It is now widely appreciated that de novo mutations contribute to a large fraction of autism spectrum disorders (ASD) risk. Initial studies in dozens to hundreds of families identified only a handful of high-confidence candidate mutations and suffered from a lack of robust methods for assessing the risk conferred by individual mutations. More recently, analysis of more than 35,000 individuals employing statistical models of mutation constraint identified nearly 100 risk genes and suggests there are more to be found1. Still, large efforts to identify de novo mutations have focused almost exclusively on point mutations (single nucleotide polymorphisms [SNPs] or small indels), and the contribution of more complex variant types remains largely unexplored.

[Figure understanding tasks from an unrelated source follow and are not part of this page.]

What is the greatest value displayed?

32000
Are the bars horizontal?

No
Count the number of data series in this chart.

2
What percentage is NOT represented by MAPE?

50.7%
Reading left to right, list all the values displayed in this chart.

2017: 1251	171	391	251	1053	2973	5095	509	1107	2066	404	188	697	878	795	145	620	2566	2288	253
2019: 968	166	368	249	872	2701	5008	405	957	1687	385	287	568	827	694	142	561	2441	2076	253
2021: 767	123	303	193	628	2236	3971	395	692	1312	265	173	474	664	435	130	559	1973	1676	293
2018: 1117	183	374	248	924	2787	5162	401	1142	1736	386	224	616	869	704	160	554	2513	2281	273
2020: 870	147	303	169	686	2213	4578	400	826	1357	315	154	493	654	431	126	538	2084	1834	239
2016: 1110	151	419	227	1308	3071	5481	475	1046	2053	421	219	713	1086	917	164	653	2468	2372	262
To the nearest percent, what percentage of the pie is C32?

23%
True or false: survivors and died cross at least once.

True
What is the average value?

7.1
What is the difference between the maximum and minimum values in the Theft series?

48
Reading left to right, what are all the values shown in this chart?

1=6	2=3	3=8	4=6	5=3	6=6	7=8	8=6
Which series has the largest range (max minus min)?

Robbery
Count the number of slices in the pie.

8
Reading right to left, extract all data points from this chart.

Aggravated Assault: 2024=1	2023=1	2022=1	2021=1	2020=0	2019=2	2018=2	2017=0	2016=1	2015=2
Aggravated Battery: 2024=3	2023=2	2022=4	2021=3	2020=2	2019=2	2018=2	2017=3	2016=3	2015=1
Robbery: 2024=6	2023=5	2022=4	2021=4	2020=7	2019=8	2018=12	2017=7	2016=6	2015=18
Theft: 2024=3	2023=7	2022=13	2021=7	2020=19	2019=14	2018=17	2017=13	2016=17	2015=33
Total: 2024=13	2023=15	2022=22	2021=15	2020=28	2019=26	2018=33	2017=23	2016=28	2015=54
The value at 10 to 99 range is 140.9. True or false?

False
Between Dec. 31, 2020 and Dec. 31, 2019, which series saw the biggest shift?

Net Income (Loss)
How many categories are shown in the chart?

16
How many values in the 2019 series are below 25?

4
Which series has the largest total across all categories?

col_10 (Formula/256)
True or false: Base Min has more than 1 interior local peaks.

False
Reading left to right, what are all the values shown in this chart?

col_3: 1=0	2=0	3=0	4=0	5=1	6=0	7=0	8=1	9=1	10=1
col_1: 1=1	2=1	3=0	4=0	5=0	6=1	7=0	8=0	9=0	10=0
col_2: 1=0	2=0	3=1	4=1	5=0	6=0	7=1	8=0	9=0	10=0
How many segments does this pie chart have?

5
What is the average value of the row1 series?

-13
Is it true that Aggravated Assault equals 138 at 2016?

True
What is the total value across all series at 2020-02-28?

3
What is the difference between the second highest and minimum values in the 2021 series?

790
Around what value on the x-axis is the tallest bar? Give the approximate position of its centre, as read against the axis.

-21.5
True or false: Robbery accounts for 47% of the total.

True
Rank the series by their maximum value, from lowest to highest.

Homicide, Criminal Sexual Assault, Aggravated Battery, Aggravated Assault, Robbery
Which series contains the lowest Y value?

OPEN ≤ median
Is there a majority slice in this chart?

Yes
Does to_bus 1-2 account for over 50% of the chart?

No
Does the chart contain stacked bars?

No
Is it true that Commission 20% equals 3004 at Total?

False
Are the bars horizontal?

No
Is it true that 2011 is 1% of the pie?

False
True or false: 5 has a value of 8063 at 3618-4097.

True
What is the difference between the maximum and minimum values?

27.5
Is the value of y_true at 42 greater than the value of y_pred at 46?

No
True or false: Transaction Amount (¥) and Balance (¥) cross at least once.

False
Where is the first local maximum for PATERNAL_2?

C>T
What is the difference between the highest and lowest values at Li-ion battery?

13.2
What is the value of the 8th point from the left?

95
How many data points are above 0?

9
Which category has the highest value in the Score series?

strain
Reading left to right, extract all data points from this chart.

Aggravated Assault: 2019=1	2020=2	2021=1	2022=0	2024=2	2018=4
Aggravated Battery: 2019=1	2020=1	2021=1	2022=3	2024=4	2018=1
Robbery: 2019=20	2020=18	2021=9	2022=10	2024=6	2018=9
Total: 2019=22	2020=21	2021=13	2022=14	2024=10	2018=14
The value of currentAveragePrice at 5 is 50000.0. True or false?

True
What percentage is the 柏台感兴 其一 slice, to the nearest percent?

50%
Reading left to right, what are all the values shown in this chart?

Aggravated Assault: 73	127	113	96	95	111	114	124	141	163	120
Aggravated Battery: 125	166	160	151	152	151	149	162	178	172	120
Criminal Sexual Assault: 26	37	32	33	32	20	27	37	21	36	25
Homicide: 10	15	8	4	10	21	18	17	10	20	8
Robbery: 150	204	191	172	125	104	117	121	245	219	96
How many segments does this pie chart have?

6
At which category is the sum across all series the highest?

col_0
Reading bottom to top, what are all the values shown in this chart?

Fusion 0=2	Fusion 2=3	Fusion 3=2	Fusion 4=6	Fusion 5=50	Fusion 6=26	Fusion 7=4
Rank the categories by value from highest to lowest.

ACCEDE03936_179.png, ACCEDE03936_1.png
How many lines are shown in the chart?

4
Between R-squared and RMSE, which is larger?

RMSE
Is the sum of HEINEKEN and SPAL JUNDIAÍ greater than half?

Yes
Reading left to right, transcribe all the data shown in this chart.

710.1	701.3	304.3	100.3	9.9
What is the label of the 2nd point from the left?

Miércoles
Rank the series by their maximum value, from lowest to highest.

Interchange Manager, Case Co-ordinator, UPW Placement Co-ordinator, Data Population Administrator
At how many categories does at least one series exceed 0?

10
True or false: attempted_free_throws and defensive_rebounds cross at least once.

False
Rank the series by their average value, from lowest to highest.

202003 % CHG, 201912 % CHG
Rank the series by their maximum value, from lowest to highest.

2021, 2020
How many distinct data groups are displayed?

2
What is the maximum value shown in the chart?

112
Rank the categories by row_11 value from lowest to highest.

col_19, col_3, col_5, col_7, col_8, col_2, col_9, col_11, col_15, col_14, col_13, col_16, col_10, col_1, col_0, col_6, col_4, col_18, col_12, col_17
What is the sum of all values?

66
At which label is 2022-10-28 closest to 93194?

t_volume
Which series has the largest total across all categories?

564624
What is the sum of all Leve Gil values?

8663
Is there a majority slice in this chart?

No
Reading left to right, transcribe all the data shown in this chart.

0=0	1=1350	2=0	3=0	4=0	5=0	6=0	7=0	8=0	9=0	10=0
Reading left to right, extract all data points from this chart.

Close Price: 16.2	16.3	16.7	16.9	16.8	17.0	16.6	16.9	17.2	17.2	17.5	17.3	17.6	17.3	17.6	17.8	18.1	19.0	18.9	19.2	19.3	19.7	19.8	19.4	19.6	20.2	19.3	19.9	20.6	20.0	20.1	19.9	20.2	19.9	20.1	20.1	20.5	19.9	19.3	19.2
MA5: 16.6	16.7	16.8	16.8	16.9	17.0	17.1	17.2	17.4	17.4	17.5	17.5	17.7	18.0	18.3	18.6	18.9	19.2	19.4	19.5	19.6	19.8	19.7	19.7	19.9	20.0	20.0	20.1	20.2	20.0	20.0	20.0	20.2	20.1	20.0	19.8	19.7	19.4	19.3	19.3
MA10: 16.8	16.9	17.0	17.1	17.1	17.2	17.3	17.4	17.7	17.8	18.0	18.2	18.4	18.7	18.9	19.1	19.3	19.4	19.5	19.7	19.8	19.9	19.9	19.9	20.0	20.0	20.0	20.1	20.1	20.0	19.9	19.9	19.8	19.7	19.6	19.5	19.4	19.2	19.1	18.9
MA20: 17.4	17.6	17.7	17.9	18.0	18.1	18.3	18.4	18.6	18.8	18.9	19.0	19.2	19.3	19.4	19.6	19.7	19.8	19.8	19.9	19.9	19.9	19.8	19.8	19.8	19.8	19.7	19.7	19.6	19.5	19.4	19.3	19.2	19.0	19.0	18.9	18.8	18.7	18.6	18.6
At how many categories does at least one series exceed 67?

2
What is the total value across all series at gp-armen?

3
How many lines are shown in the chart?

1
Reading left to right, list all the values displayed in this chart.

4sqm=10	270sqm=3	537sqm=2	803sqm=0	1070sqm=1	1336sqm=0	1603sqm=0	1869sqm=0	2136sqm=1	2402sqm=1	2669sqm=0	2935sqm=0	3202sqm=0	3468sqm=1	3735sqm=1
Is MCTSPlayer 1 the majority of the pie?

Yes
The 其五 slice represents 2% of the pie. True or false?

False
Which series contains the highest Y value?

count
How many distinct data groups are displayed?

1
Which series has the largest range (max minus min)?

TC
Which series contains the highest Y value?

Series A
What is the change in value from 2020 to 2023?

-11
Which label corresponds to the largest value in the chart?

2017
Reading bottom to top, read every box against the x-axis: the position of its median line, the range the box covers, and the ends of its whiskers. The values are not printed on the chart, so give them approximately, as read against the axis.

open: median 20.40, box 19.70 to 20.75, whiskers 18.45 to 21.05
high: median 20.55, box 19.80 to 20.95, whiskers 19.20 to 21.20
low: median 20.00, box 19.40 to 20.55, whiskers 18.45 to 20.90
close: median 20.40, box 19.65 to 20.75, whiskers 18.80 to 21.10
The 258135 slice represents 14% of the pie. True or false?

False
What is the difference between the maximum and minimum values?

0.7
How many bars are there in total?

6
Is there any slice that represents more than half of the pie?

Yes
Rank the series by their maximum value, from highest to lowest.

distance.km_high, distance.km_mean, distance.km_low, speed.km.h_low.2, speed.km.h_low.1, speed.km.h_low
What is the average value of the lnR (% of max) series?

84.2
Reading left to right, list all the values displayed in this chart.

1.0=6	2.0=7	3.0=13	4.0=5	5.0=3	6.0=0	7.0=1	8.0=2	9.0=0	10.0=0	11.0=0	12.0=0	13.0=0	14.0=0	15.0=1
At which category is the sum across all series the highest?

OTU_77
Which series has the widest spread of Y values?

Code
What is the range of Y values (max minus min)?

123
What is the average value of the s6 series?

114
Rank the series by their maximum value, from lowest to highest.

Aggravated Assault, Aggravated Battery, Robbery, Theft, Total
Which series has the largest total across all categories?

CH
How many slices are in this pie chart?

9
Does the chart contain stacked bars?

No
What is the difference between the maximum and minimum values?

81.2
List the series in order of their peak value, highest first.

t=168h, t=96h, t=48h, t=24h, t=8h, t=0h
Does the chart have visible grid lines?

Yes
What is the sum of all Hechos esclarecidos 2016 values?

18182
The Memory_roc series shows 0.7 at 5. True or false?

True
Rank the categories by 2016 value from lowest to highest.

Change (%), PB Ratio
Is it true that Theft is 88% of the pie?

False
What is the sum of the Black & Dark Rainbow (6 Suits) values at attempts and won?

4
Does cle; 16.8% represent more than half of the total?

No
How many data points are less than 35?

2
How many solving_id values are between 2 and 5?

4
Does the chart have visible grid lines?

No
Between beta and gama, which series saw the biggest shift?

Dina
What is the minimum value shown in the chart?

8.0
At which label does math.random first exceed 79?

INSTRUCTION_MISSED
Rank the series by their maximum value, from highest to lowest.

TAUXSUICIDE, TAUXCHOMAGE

To address this issue, Melissa Gymrek and colleagues have been studying the role of genetic variation at repetitive regions of the genome in ASD. They specifically consider short tandem repeats (STRs), consisting of repeated motifs of one to six base pairs, and variable number tandem repeats (VNTRs), with motifs of more than six base pairs, collectively referred to as tandem repeats (TRs). As TRs encompass more than one million loci comprising over three percent of the genome and exhibit mutation rates that are orders of magnitude higher than SNPs, TRs likely contribute a larger number of de novo mutations per generation than all other types of variants combined.
Multiple lines of evidence support the hypothesis that mutations in TRs contribute substantially to risk for neurodevelopmental disorders, including ASD. STRs are involved in dozens of Mendelian diseases, most of which exhibit neurological or psychiatric phenotypes. For instance, expansion of a CCG repeat upstream of FMR1 results in fragile X syndrome, the most prevalent known genetic cause of ASD. Additionally, Gymrek and her lab recently showed that STRs play important roles in gene expression and contribute to complex traits such as schizophrenia2. Finally, analysis of population-wide STR variation suggests that STRs expressed in brain-related tissues are under the strongest mutational constraint3.
In a pilot study, funded by a SFARI Explorer Award, Gymrek and collaborators performed initial analyses to assess the role of de novo STRs in ASD, using whole-genome sequencing (WGS) data from the Simons Simplex Collection (SSC). More recently, they have developed novel tools for genotyping expanded STRs (GangSTR)4 and VNTRs (adVNTR)5 that greatly expand the repertoire of repetitive variation that can be profiled.
In the current project, they plan to utilize these new tools and leverage bioinformatics advances in TR analysis to perform a more comprehensive evaluation of the role of TR variants in ASD. WGS data from both the SSC and SPARK (once available) will be analyzed.